Problem 1
In the origami text, what did the man who wrapped the gift fold and put on the box instead of a bow?
Problem 2
For each statement below, say whether it agrees with the origami text, and quote the words from the text that decide it. (a) The Reader's Digest book of arts and crafts had four pages of origami models. (b) The writer's father bought Animal Origami for the Enthusiast. (c) The writer likes to fold Montroll's turtle out of Storch Chocolate Riesen wrappers.
Problem 3
Please extend the origami text, picking up after its last sentence.

Selected text
Origami is a hobby that I discovered when I was about 7 years old. I was in Florida for Christmas and I had picked out a neclace for my mother (that she had to pay for). The man that wrapped it folded a small paper crane to put on the box, instead of a bow.
That crane changed my world forever.
I had never seen anything like it before. Less than a year later my great grandparents gave me the Reader's Digest book of arts and crafts. It had four scant pages of origami models. I learned them all. About a year later my mother got me John Montroll's Animal Origami for the Enthusiast. I would get in trouble in class because I was folding those models and the teacher thought I wasn't paying attention. Despite many attempts, the more complex models in that book were beyond my abilities until a few years ago. Even though I couldn't fold everything, I kept trying. Montroll's turtle remains one of my favorite models. I like to fold it out of Storch Chocolate Riesen wrappers.
When I found Wings and Things: Origami That Flies by Stephen Weiss, I took an extended trip into the realm of paper airplanes. While that was fun, it wasn't nearly as exciting as what I would discover next.

Excerpted records
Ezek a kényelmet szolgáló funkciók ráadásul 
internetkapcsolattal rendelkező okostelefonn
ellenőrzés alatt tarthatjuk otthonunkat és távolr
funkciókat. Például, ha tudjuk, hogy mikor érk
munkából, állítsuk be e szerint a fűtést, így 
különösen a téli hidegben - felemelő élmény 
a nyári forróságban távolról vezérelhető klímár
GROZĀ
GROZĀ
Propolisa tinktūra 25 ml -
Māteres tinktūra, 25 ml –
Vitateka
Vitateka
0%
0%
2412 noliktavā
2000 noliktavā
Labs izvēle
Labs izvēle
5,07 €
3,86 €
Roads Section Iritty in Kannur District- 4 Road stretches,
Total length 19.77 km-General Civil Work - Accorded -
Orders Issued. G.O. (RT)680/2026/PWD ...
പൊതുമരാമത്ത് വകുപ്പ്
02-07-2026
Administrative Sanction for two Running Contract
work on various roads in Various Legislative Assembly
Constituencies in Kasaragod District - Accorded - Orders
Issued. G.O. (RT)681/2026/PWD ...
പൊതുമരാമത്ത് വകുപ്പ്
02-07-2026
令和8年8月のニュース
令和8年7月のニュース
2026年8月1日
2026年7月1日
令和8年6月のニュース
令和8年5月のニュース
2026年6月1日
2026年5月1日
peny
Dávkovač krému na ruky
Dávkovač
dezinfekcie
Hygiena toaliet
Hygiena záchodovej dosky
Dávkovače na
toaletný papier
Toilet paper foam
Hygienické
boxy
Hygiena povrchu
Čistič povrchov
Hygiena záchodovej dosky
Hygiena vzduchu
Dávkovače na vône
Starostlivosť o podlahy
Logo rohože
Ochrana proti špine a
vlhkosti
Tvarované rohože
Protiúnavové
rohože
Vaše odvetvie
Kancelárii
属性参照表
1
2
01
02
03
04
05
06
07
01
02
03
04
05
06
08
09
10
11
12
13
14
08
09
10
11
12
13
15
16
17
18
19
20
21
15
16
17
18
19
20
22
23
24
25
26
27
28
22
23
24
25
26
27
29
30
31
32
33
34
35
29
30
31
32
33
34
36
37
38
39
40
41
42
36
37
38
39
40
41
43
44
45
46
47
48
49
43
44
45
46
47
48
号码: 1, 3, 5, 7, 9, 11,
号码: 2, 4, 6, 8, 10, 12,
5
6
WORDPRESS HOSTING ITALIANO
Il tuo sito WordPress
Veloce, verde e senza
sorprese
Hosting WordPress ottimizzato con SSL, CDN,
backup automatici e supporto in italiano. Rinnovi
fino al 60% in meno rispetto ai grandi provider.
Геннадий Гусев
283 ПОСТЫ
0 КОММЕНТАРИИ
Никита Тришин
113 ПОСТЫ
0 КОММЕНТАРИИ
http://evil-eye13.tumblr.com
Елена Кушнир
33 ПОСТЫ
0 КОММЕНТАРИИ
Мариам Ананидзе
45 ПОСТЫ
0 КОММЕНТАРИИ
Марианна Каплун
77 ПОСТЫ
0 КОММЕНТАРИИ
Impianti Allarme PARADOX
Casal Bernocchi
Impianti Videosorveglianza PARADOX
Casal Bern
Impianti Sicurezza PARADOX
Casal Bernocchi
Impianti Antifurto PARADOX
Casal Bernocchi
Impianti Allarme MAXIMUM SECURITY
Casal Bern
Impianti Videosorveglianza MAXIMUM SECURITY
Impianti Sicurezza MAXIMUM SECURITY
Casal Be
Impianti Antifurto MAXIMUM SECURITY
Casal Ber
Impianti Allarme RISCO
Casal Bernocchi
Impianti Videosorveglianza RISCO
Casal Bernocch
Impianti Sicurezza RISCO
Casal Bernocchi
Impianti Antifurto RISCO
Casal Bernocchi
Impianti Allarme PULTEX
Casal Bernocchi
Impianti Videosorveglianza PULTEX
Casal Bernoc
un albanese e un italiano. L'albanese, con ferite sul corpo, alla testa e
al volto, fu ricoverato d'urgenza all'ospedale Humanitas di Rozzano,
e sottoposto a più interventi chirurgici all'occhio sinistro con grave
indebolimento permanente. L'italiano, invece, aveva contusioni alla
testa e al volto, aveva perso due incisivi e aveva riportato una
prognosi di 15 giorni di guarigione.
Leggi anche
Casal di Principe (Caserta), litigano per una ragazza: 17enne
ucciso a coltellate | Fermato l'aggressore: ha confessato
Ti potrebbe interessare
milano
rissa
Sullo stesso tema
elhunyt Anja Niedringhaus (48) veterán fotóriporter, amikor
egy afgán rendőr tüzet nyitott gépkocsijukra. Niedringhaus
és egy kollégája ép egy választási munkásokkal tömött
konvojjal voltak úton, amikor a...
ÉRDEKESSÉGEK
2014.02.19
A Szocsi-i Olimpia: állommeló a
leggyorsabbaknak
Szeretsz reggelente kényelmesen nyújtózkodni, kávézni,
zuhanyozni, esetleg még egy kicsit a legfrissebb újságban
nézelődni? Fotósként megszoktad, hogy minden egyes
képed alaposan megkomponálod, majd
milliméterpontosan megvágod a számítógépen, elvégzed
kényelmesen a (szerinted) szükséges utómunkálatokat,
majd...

Written answer 1
A small paper crane.

Written answer 2
(a) Yes: "It had four scant pages of origami models."
(b) No: "About a year later my mother got me John Montroll's Animal Origami for the Enthusiast."
(c) Yes: "I like to fold it out of Storch Chocolate Riesen wrappers."

Written answer 3
After having fiddled with origami for over ten years in relative isolation, I read about unit origami on the internet. I was very interested, but I couldn't find any accessable models. However, the next summer I found an origami book that had a very short section on unit, or modular, origami. It only had one Sonobe related unit. I was hooked. While I still enjoy "normal" origami, modular origami is my passion.
I have slowly accumulated a large origami book collection and I have made many interesting models. I enjoy making origami and I also enjoy teaching it, especially to children. Children are easy to teach because they don't have preconcieved ideas of what they can and can't do. They don't realize that a fold is supposed to be "hard" or that a model is "complex", they just fold whatever they have the finger dexterity to do. Origami is a great way for kids to lean about math and geometry, but the main reason I like to teach origami is because I want to instill the same sense of wonder in children that I had when I first saw that paper crane. It lifts my heart every time I heard a child say, "Look mommy, he made this out of paper!"
I don't like to keep the models I make because they start to clutter my space and because I'm usually not happy with how they turn out, so I give almost all of them away.
Creation of new models is one of the origami challenges that I have yet to face. For me origami is still a paint by numbers exercise. Someday, I hope to make that leap.